Clopidogrel requires 2 cytochrome P450 (CYP) dependant oxidative steps to form its thiol containing active metabolite, which then binds irreversibly to P2Y12 receptors. Prasugrel, on the other hand, only requires 1 CYP450 dependant oxidative step, which results in a more effective conversion of the parent molecule to the active metabolite. This mechanism allows for greater and more efficient platelet inhibition compared to the existing thienopyridines. The Food and Drug Administration (FDA) granted prasugrel a 6-month priority review in February.

Platelet activation and aggregation play an important role after spontaneous plaque disruption in acute coronary syndromes or mechanical disruption of coronary artery plaques caused by percutaneous coronary intervention (PCI). Since coronary intervention can increase the risk of thrombosis, dual antiplatelet therapy with aspirin and a thienopyridine has become standard therapy. Current American College of Cardiology and American Heart Association (ACC/AHA) practice guidelines for unstable angina/non ST-elevation myocardial (UA/NSTEMI) infarction and ST-elevation myocardial infarction (STEMI) recommend the use of clopidogrel 300 or 600 mg loading dose (LD) followed by 75 mg daily and aspirin 162 to 325 mg daily before PCI and to be continued after the procedure (duration varies based on type of stent and patient’s risk for bleeding). The role of prasugrel in these situations has been investigated in randomized controlled trials. Phase 1 studies have shown prasugrel to have dose-dependent inhibition of platelet aggregation. Prasugrel also demonstrated a rapid onset and long duration of action in single and multiple dose human studies. These studies warranted further safety and efficacy evaluation as well as comparison to standard therapy.

Literature Review
Wiviott and colleagues compared prasugrel with clopidogrel in patients undergoing elective or urgent PCI in a dose ranging, multicenter, randomized, parallel group, double-dummy, active-comparator safety trial (JUMBO-TIMI 26). The study enrolled 900 subjects who were randomized to receive standard clopidogrel therapy (n=250) or prasugrel low-dose (40 mg LD followed by 7.5 mg daily; n=200), intermediate-dose (60 mg LD followed by 10 mg daily; n=200) or high-dose (60 mg LD followed by 15 mg daily; n=250). Patients were excluded if they had bleeding risks, stroke within 2 years, or use of various anticoagulants prior to PCI. The primary outcome measure was non-CABG (coronary artery bypass grafting) related significant hemorrhage at 30 days defined as composite major or minor hemorrhage. Bleeding events were defined and classified as per standard TIMI procedure. A clinically overt hemorrhage with a hemoglobin drop > 5 g/dL was considered major, and a clinically overt hemorrhage with a hemoglobin drop of 3 to ≤5 g/dL was considered minor. Additional safety and efficacy endpoints were also measured such as all-cause mortality, myocardial infarction (MI), stroke, clinical target vessel thrombosis, and recurrent myocardial ischemia requiring hospitalization. Results of the study revealed that among all groups the rates of major and minor bleeding were low. Rates for major bleeding in the combined prasugrel group were 0.5% vs. 0.8% for clopidogrel (p=0.544). The primary endpoint showed a 1.7% vs. 1.2% rate of bleeding for the prasugrel group compared to the clopidogrel group (p=0.590). The study did find a higher incidence of minimal bleeding in the high-dose prasugrel group (3.6%) compared with low-dose (2.0%), intermediate-dose (1.5%) groups and the clopidogrel group (2.4%, p values not reported). The incidence of MI, thrombosis, and recurrent ischemia was less frequent in the prasugrel group but this was not statistically significant.

STUDY QUESTIONS:
**a)** In the prasugrel passage above, how many subjects did the JUMBO-TIMI 26 trial enroll?
**b)** Resume the prasugrel passage above, continuing after its final sentence on the incidence of MI, thrombosis, and recurrent ischemia.

EXTRACTED INFORMATION:
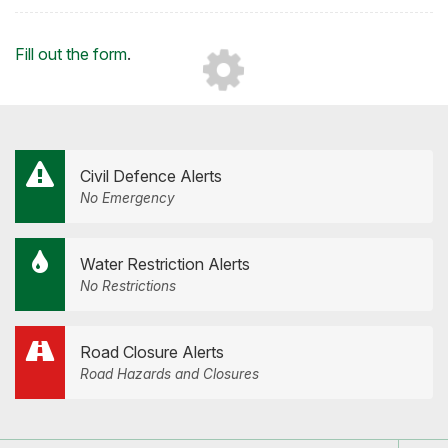
on
on
on
by
Facebook
Twitter
LinkedIn
Email
Loading...
Fill out the form
.
Civil Defence Alerts
No Emergency
Water Restriction Alerts
No Restrictions
Road Closure Alerts
Road Hazards and Closures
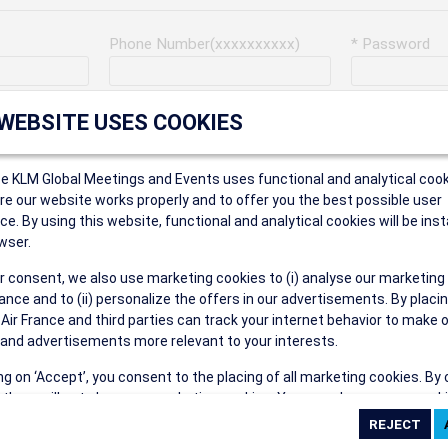
Phone Number(xxxxxxxxxx)
* Password
Last Name
Address
 WEBSITE USES COOKIES
ce KLM Global Meetings and Events uses functional and analytical cook
* Postal Code
e our website works properly and to offer you the best possible user
ce. By using this website, functional and analytical cookies will be inst
wser.
r consent, we also use marketing cookies to (i) analyse our marketing
Security Answer
nce and to (ii) personalize the offers in our advertisements. By placi
 Air France and third parties can track your internet behavior to make 
and advertisements more relevant to your interests.
ing on ‘Accept’, you consent to the placing of all marketing cookies. By 
ct', we will not place any marketing cookies. You can change your cook
eive the following types of e-mail communications:
ces or withdraw your consent at any given time.
e the AIR FRANCE KLM Global Meetings and Events newsletter.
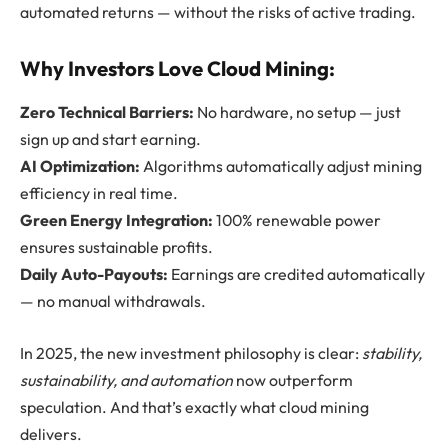
automated returns — without the risks of active trading.
Why Investors Love Cloud Mining:
Zero Technical Barriers:
No hardware, no setup — just
sign up and start earning.
AI Optimization:
Algorithms automatically adjust mining
efficiency in real time.
Green Energy Integration:
100% renewable power
ensures sustainable profits.
Daily Auto-Payouts:
Earnings are credited automatically
— no manual withdrawals.
In 2025, the new investment philosophy is clear:
stability,
sustainability, and automation
now outperform
speculation. And that’s exactly what cloud mining
delivers.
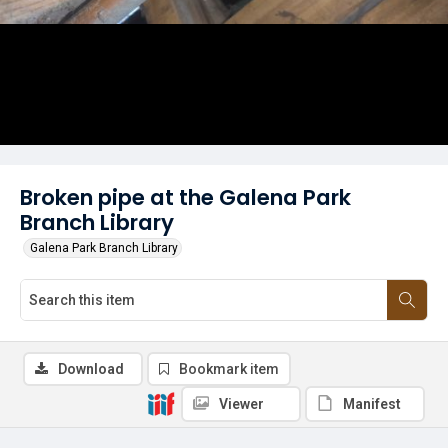
Broken pipe at the Galena Park
Branch Library
Galena Park Branch Library
Download
Bookmark item
Viewer
Manifest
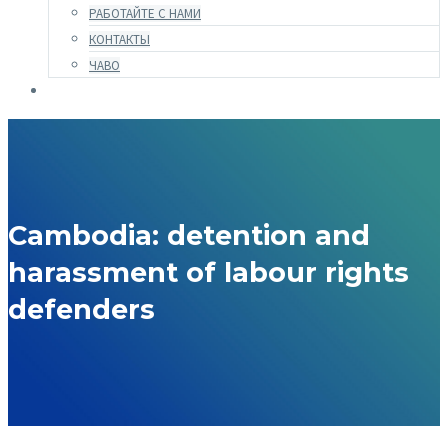
РАБОТАЙТЕ С НАМИ
КОНТАКТЫ
ЧАВО
Cambodia: detention and
harassment of labour rights
defenders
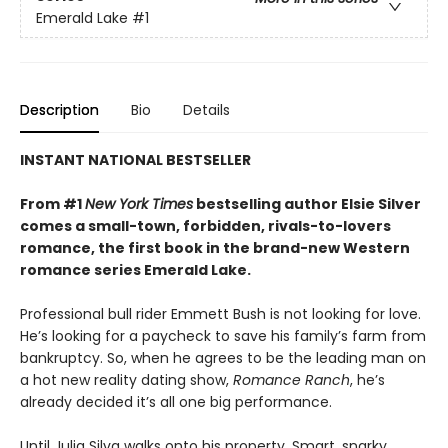
Emerald Lake
#1
Description
Bio
Details
INSTANT NATIONAL BESTSELLER
From #1
New York Times
bestselling author Elsie Silver
comes a small-town, forbidden, rivals-to-lovers
romance, the first book in the brand-new Western
romance series Emerald Lake.
Professional bull rider Emmett Bush is not looking for love.
He’s looking for a paycheck to save his family’s farm from
bankruptcy. So, when he agrees to be the leading man on
a hot new reality dating show,
Romance Ranch
, he’s
already decided it’s all one big performance.
Until Julia Silva walks onto his property. Smart, snarky,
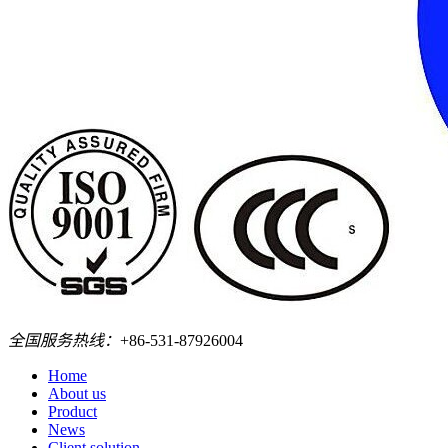
全国服务热线：
+86-531-87926004
Home
About us
Product
News
Client solution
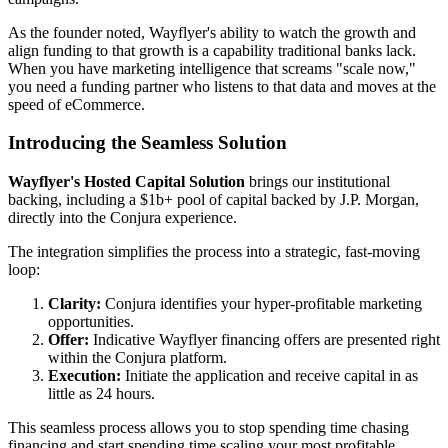
As the founder noted, Wayflyer's ability to watch the growth and
align funding to that growth is a capability traditional banks lack.
When you have marketing intelligence that screams "scale now,"
you need a funding partner who listens to that data and moves at the
speed of eCommerce.
Introducing the Seamless Solution
Wayflyer's Hosted Capital Solution
brings our institutional
backing, including a $1b+ pool of capital backed by J.P. Morgan,
directly into the Conjura experience.
The integration simplifies the process into a strategic, fast-moving
loop:
Clarity:
Conjura identifies your hyper-profitable marketing
opportunities.
Offer:
Indicative Wayflyer financing offers are presented right
within the Conjura platform.
Execution:
Initiate the application and receive capital in as
little as 24 hours.
This seamless process allows you to stop spending time chasing
financing and start spending time scaling your most profitable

ANSWERS BY ITEM NUMBER:
**a)** The trial enrolled 900 subjects.

**b)**
Despite these findings, there were several limitations to this study. The trial was not statistically powered to determine differences in efficacy endpoints so the results must be used with caution. In addition, the authors comment that their power was reduced based on the low event rate of bleeding in the control group. The exclusion of elderly patients, those undergoing PCI for STEMI, and patients receiving anticoagulants prior to PCI limits the ability to extrapolate the results to patient populations seen at numerous institutions. The authors concluded that use of prasugrel showed low rates of bleeding and the results would be used in a larger trial discussed below that examines safety and efficacy of prasugrel.

TRITON-TIMI 38 study was conducted by the same authors involved in the JUMBO TIMI trial and was powered to find differences between groups for safety and efficacy. The study was a multicenter, randomized, parallel-group, double-dummy trial that compared prasugrel with clopidogrel in patients undergoing PCI. A total of 10,074 patients with UA/NSTEMI and 3534 patients with STEMI were randomized to either prasugrel 60 mg LD followed by 10 mg daily (n=6813) and clopidogrel 300 mg LD followed by 75 mg (n=6795) daily along with aspirin 162 to 325 mg daily. Patients were treated for 6 to 15 months with primary endpoint being a composite of death from cardiovascular causes, nonfatal MI, or nonfatal stroke, and the main secondary endpoint was major bleeding. Ninety-nine percent of these patients had PCI at the time of randomization.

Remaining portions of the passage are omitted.